HORRY COUNTY, SC (WMBF) - Over 20,000 students ride on Horry County School District's buses every day. With that ride for students, comes concern to parents over their safety.
Two of those buses were involved in accidents this week, and another had an alleged assault between a male and female student. The district says the county is aggressive with training their bus drivers.
"There is mandatory training they undergo each year. Their training deals with the operation of the vehicle itself, as far as driving and rules of the road," says Teal Britton, a spokesperson for the Horry County School District.
One trainer with the district says they are hands-on with their training, spending one-on-one time with each driver before and after they are certified.
"There is additional health, safety, and management issues, as well. That includes disciplinary actions since you have 50 or so children all together," adds Britton.
The driver has to sit through hours of classes about management and emergency response. During their training, they will study up on how to use an AED, the best way to break up a fight, and what to do if a student has a medical emergency.
"A lot of the training that kicks in is what would happen in a classroom, it is instinct.
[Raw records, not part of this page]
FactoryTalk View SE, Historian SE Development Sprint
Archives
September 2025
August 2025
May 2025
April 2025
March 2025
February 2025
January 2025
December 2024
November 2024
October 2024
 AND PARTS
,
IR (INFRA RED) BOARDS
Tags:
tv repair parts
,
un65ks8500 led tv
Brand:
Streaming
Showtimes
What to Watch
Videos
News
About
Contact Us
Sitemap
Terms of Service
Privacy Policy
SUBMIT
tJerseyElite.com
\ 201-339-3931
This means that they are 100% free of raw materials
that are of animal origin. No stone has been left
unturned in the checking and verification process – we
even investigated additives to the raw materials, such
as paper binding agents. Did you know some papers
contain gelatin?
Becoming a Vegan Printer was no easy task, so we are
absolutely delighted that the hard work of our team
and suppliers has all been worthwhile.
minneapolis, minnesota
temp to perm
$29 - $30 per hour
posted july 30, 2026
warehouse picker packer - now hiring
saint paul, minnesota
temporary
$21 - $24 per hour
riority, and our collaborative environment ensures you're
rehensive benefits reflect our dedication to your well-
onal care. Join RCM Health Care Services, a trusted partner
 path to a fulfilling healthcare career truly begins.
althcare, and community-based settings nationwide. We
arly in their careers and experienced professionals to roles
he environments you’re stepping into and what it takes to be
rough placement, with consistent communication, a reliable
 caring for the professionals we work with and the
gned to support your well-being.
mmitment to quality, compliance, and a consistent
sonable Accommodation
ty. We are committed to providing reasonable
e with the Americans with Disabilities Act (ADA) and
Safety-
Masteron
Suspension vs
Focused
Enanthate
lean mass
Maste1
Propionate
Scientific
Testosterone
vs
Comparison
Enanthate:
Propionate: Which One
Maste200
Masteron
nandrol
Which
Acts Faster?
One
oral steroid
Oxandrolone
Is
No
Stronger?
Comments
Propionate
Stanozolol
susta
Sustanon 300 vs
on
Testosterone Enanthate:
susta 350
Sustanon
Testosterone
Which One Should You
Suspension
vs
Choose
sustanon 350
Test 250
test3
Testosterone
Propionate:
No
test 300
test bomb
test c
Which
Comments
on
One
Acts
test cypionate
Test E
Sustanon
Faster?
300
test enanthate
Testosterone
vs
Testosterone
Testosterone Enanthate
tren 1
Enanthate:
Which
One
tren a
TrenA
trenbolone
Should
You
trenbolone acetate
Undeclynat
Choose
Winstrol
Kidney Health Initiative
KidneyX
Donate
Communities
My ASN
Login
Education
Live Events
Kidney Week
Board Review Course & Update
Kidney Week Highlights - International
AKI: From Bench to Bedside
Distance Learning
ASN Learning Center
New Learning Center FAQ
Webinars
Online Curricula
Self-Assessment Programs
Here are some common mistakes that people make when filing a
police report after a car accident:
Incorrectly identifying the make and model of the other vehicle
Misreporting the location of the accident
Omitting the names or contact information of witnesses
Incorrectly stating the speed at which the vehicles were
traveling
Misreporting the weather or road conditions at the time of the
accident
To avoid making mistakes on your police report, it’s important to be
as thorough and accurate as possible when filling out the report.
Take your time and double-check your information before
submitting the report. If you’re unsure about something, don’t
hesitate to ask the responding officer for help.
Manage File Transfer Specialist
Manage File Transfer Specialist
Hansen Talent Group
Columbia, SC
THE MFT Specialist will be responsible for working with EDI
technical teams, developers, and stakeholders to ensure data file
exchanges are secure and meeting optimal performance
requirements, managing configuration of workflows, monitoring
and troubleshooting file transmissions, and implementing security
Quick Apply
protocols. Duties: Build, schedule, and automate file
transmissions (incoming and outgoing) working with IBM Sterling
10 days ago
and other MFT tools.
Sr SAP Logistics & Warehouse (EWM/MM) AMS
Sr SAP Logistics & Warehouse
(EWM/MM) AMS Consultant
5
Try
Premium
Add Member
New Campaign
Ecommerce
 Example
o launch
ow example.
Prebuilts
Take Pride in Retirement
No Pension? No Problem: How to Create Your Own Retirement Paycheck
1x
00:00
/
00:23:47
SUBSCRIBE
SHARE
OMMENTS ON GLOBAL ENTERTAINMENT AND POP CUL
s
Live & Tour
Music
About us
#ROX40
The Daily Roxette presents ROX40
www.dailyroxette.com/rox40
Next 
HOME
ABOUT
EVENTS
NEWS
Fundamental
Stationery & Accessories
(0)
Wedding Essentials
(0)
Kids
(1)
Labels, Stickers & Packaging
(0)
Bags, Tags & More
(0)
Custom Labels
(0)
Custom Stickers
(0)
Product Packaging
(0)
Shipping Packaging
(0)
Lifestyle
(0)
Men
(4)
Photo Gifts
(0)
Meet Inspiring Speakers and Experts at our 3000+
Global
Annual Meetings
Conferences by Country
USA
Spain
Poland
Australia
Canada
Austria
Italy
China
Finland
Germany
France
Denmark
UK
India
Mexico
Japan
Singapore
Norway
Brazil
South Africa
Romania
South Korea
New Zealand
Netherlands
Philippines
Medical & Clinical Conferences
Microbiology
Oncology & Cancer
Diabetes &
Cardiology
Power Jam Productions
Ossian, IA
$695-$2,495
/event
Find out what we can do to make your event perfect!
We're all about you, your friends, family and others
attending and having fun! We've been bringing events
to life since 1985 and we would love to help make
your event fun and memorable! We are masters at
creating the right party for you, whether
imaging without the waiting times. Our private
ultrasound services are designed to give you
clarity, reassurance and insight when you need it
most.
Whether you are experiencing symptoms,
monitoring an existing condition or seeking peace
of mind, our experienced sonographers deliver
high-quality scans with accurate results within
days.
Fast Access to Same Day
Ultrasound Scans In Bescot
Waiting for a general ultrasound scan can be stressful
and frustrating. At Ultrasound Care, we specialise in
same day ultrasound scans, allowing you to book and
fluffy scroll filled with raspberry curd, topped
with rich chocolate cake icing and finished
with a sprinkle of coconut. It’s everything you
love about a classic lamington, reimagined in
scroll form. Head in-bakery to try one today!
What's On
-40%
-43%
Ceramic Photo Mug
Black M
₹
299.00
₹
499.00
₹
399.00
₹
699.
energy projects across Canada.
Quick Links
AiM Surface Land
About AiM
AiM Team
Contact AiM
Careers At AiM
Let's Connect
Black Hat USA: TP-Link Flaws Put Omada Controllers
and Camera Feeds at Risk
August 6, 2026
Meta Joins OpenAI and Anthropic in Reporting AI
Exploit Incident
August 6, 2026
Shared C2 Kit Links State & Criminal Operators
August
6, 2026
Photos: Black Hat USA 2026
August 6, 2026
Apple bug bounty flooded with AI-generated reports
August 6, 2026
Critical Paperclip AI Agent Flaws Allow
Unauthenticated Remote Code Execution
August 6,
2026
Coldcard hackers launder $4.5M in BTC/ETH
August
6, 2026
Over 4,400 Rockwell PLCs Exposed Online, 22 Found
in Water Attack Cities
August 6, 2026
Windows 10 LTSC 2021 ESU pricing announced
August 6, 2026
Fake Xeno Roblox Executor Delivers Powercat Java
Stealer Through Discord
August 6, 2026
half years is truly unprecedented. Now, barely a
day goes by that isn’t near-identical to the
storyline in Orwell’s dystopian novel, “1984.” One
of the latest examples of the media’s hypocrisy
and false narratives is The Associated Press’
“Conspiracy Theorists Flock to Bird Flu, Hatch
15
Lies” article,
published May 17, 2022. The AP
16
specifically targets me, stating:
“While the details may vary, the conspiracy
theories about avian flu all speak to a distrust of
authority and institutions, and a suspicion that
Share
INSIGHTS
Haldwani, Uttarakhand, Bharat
There are drivers that, once the bus is pulled over, will physically separate children who are fighting, if that is what is needed until police can arrive," Britton says.
Outside of the classroom, they spend hours on the road with an instructor before taking the keys to drive students to school.
The school understands the driver does a lot more than steering the bus. In fact, a physical test is also part of their training.
"There are physical requirements. In the event there was an emergency, you'd have to have physical stamina, physical wellness, to be able to evacuate the bus and get everyone in a safe spot," explains Britton.
While there were two accidents this week, the district says the number of accidents the buses are in are relative to the amount of miles they drive.
"We go over three and a half million miles each year," says Britton.